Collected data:
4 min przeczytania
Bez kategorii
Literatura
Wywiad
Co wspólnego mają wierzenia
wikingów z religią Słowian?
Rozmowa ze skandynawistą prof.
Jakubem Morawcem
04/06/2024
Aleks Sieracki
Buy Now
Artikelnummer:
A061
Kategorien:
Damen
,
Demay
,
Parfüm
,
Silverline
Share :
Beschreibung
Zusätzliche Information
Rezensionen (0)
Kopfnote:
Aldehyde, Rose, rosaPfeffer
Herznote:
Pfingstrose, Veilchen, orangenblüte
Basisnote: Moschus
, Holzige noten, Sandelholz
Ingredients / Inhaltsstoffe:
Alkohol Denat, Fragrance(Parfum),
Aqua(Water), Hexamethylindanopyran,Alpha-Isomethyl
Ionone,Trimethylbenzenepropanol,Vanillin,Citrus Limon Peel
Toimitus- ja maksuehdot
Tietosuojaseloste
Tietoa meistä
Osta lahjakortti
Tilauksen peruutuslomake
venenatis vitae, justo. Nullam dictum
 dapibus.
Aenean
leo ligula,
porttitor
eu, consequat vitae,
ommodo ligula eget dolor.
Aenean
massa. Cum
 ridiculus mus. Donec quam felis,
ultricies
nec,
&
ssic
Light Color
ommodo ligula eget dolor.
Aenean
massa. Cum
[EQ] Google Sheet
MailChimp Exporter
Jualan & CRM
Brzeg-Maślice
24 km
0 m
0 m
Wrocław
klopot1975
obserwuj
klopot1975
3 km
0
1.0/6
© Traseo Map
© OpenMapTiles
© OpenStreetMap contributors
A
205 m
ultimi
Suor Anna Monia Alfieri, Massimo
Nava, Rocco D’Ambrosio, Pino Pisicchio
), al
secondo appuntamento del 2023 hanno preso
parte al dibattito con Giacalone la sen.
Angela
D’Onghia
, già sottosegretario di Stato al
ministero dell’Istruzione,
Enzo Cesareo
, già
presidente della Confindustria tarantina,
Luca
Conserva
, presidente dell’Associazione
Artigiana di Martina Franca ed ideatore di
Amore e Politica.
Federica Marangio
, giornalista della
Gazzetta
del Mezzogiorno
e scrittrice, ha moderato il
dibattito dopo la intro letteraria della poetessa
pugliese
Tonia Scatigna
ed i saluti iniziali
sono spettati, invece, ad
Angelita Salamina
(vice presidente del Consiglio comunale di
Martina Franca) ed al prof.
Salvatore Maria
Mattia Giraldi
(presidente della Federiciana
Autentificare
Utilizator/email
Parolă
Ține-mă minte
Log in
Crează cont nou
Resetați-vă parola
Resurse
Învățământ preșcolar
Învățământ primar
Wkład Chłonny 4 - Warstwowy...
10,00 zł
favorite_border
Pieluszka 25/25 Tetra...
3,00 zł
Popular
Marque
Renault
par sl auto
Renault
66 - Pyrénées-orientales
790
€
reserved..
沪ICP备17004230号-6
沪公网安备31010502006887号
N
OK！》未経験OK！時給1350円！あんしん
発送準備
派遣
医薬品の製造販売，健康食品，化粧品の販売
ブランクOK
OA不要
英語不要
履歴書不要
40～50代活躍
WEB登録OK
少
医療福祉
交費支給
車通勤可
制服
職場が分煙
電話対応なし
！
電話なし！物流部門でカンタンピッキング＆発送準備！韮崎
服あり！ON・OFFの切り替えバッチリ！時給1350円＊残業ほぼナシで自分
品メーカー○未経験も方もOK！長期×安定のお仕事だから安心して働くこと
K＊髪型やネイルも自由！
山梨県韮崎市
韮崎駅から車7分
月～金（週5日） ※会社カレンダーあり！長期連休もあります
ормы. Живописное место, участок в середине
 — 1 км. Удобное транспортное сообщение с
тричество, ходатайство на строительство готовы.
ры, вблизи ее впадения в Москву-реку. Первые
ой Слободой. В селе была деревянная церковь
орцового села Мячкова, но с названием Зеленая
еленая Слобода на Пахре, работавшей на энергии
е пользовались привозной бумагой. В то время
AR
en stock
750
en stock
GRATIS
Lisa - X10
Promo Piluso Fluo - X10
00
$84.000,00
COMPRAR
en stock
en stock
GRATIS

ACTION ITEM ::
Every entry is to be restated word for word.

WRITTEN REPLY ::
4 min przeczytania
Bez kategorii
Literatura
Wywiad
Co wspólnego mają wierzenia
wikingów z religią Słowian?
Rozmowa ze skandynawistą prof.
Jakubem Morawcem
04/06/2024
Aleks Sieracki
Buy Now
Artikelnummer:
A061
Kategorien:
Damen
,
Demay
,
Parfüm
,
Silverline
Share :
Beschreibung
Zusätzliche Information
Rezensionen (0)
Kopfnote:
Aldehyde, Rose, rosaPfeffer
Herznote:
Pfingstrose, Veilchen, orangenblüte
Basisnote: Moschus
, Holzige noten, Sandelholz
Ingredients / Inhaltsstoffe:
Alkohol Denat, Fragrance(Parfum),
Aqua(Water), Hexamethylindanopyran,Alpha-Isomethyl
Ionone,Trimethylbenzenepropanol,Vanillin,Citrus Limon Peel
Toimitus- ja maksuehdot
Tietosuojaseloste
Tietoa meistä
Osta lahjakortti
Tilauksen peruutuslomake
venenatis vitae, justo. Nullam dictum
 dapibus.
Aenean
leo ligula,
porttitor
eu, consequat vitae,
ommodo ligula eget dolor.
Aenean
massa. Cum
 ridiculus mus. Donec quam felis,
ultricies
nec,
&
ssic
Light Color
ommodo ligula eget dolor.
Aenean
massa. Cum
[EQ] Google Sheet
MailChimp Exporter
Jualan & CRM
Brzeg-Maślice
24 km
0 m
0 m
Wrocław
klopot1975
obserwuj
klopot1975
3 km
0
1.0/6
© Traseo Map
© OpenMapTiles
© OpenStreetMap contributors
A
205 m
ultimi
Suor Anna Monia Alfieri, Massimo
Nava, Rocco D’Ambrosio, Pino Pisicchio
), al
secondo appuntamento del 2023 hanno preso
parte al dibattito con Giacalone la sen.
Angela
D’Onghia
, già sottosegretario di Stato al
ministero dell’Istruzione,
Enzo Cesareo
, già
presidente della Confindustria tarantina,
Luca
Conserva
, presidente dell’Associazione
Artigiana di Martina Franca ed ideatore di
Amore e Politica.
Federica Marangio
, giornalista della
Gazzetta
del Mezzogiorno
e scrittrice, ha moderato il
dibattito dopo la intro letteraria della poetessa
pugliese
Tonia Scatigna
ed i saluti iniziali
sono spettati, invece, ad
Angelita Salamina
(vice presidente del Consiglio comunale di
Martina Franca) ed al prof.
Salvatore Maria
Mattia Giraldi
(presidente della Federiciana
Autentificare
Utilizator/email
Parolă
Ține-mă minte
Log in
Crează cont nou
Resetați-vă parola
Resurse
Învățământ preșcolar
Învățământ primar
Wkład Chłonny 4 - Warstwowy...
10,00 zł
favorite_border
Pieluszka 25/25 Tetra...
3,00 zł
Popular
Marque
Renault
par sl auto
Renault
66 - Pyrénées-orientales
790
€
reserved..
沪ICP备17004230号-6
沪公网安备31010502006887号
N
OK！》未経験OK！時給1350円！あんしん
発送準備
派遣
医薬品の製造販売，健康食品，化粧品の販売
ブランクOK
OA不要
英語不要
履歴書不要
40～50代活躍
WEB登録OK
少
医療福祉
交費支給
車通勤可
制服
職場が分煙
電話対応なし
！
電話なし！物流部門でカンタンピッキング＆発送準備！韮崎
服あり！ON・OFFの切り替えバッチリ！時給1350円＊残業ほぼナシで自分
品メーカー○未経験も方もOK！長期×安定のお仕事だから安心して働くこと
K＊髪型やネイルも自由！
山梨県韮崎市
韮崎駅から車7分
月～金（週5日） ※会社カレンダーあり！長期連休もあります
ормы. Живописное место, участок в середине
 — 1 км. Удобное транспортное сообщение с
тричество, ходатайство на строительство готовы.
ры, вблизи ее впадения в Москву-реку. Первые
ой Слободой. В селе была деревянная церковь
орцового села Мячкова, но с названием Зеленая
еленая Слобода на Пахре, работавшей на энергии
е пользовались привозной бумагой. В то время
AR
en stock
750
en stock
GRATIS
Lisa - X10
Promo Piluso Fluo - X10
00
$84.000,00
COMPRAR
en stock
en stock
GRATIS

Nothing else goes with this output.